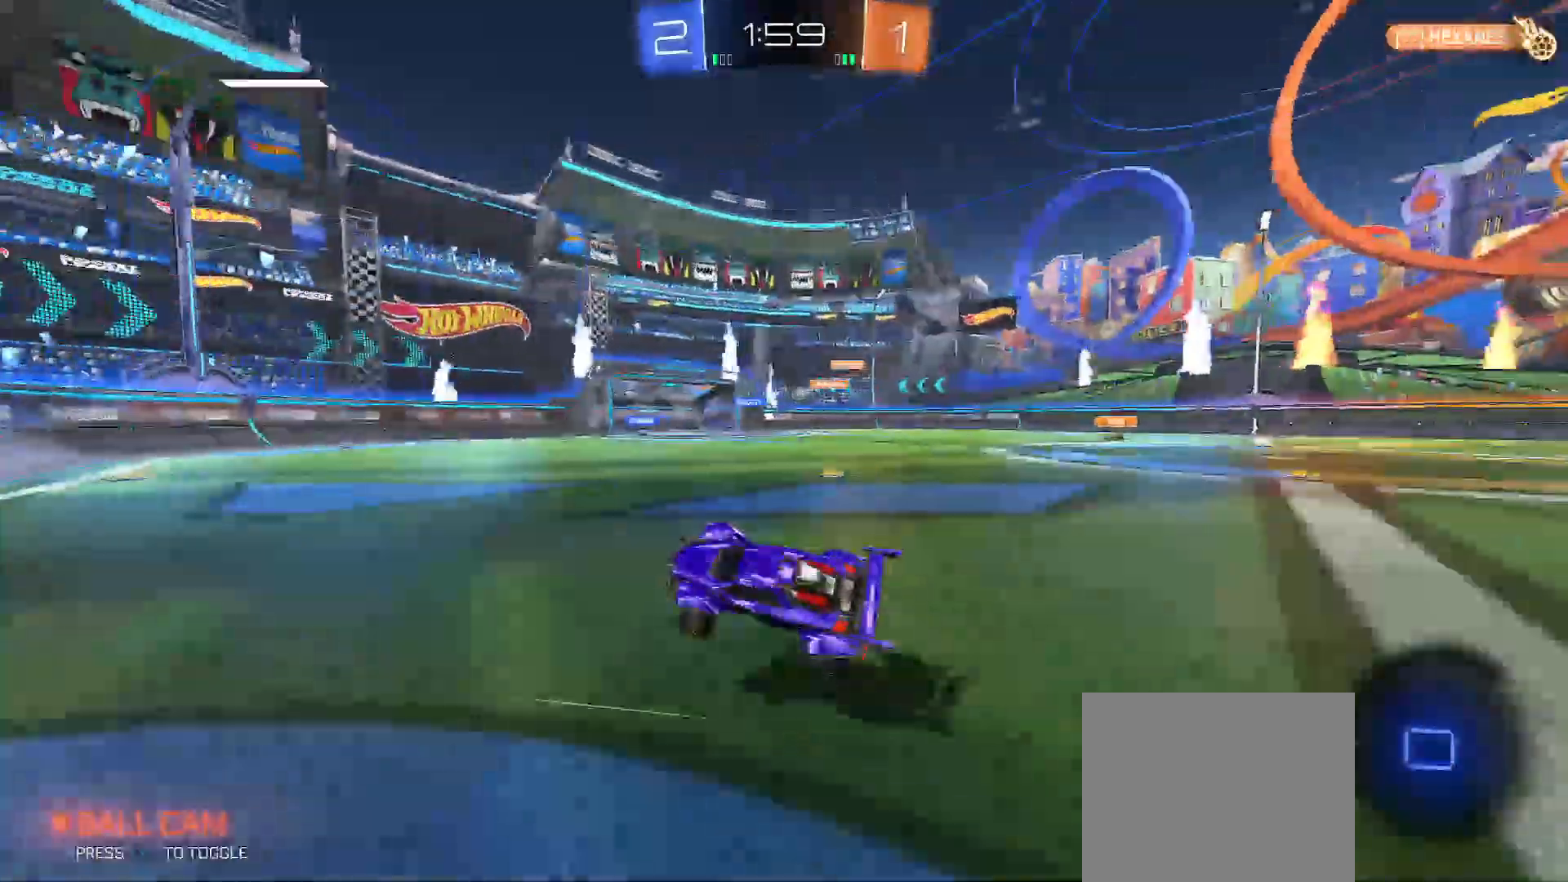
{"buttons": ["R2"], "left_stick": "right", "right_stick": "center", "events": [[83, "left_stick", "right"], [267, "left_stick", "center"], [433, "left_stick", "right"]]}
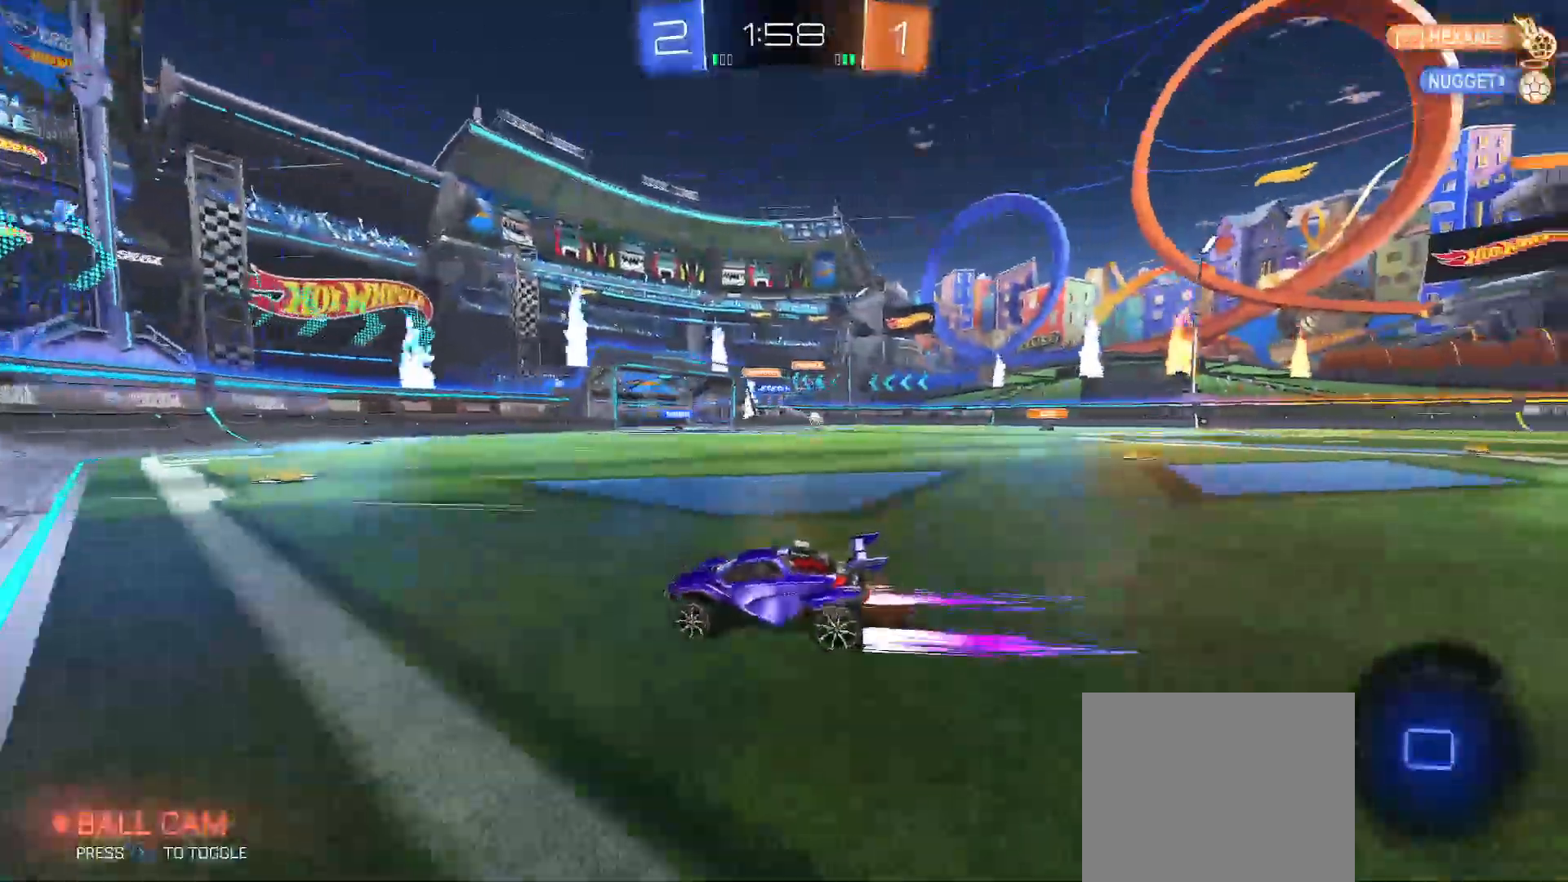
{"buttons": ["R2"], "left_stick": "center", "right_stick": "center", "events": [[333, "left_stick", "center"]]}
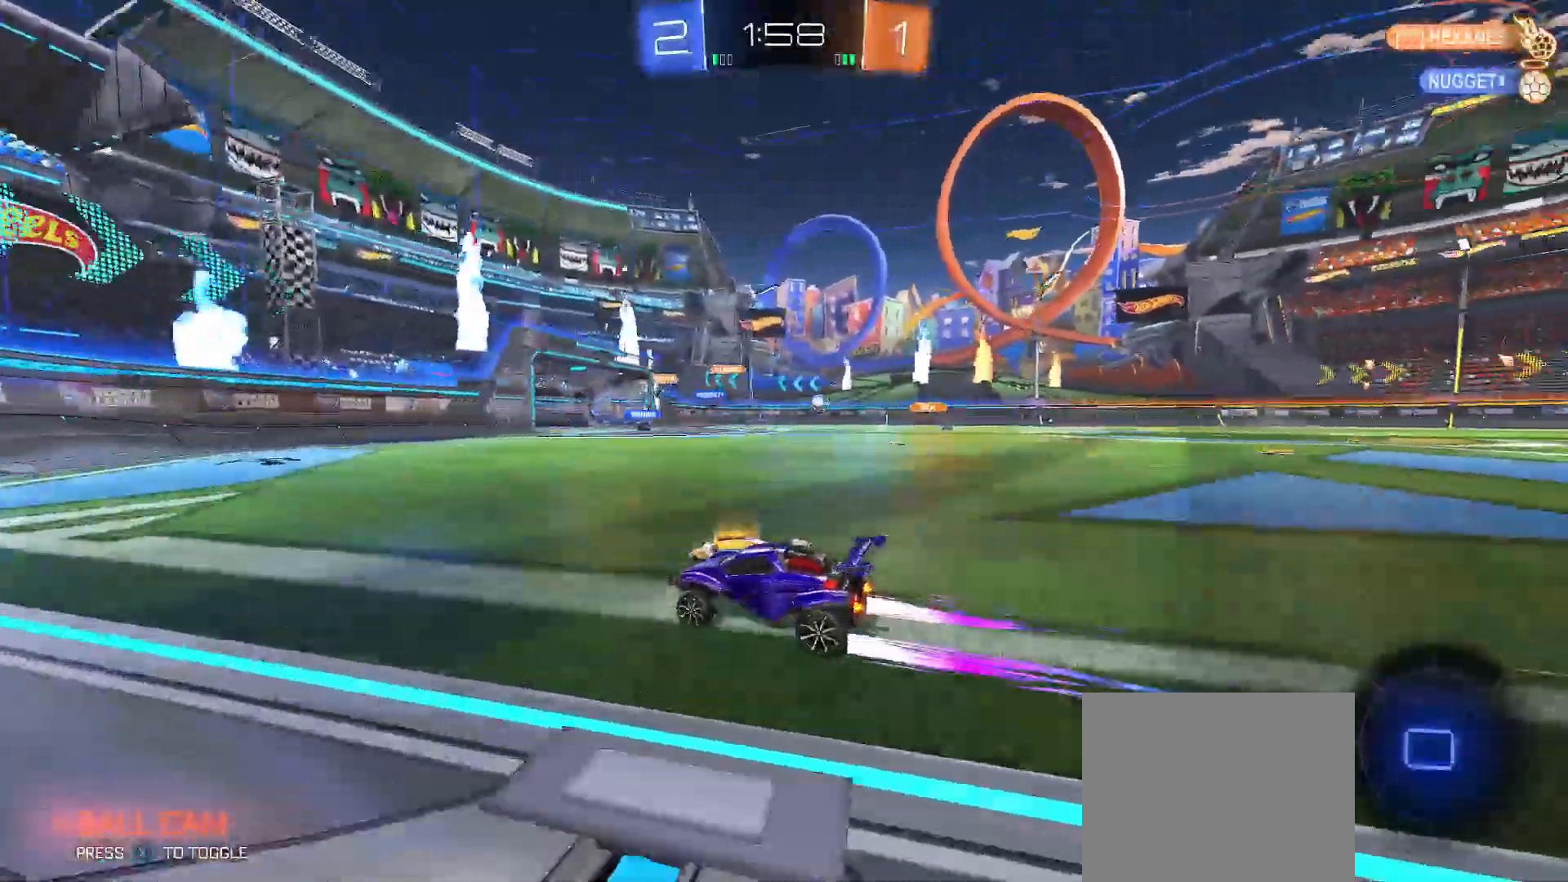
{"buttons": ["R2"], "left_stick": "right", "right_stick": "center", "events": [[300, "left_stick", "right"]]}
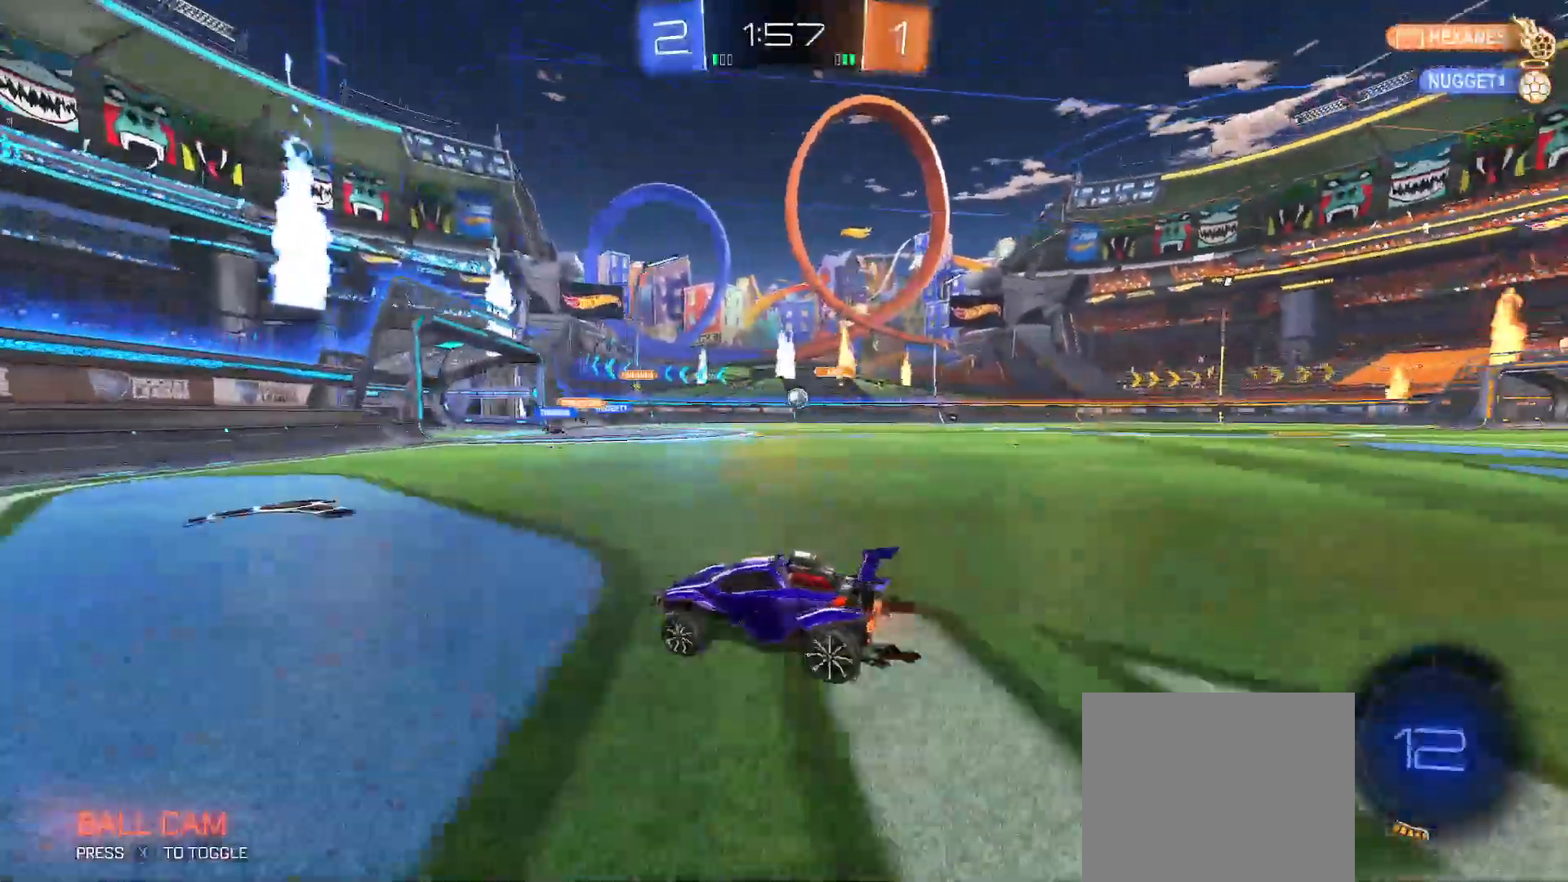
{"buttons": ["B", "R2"], "left_stick": "right", "right_stick": "center", "events": [[467, "B", "down"]]}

* [About this task]
Leaving the pictures out, output each line of the listing exactly.

* [Written solution]
{"buttons": ["R2"], "left_stick": "right", "right_stick": "center", "events": [[83, "left_stick", "right"], [267, "left_stick", "center"], [433, "left_stick", "right"]]}
{"buttons": ["R2"], "left_stick": "center", "right_stick": "center", "events": [[333, "left_stick", "center"]]}
{"buttons": ["R2"], "left_stick": "right", "right_stick": "center", "events": [[300, "left_stick", "right"]]}
{"buttons": ["B", "R2"], "left_stick": "right", "right_stick": "center", "events": [[467, "B", "down"]]}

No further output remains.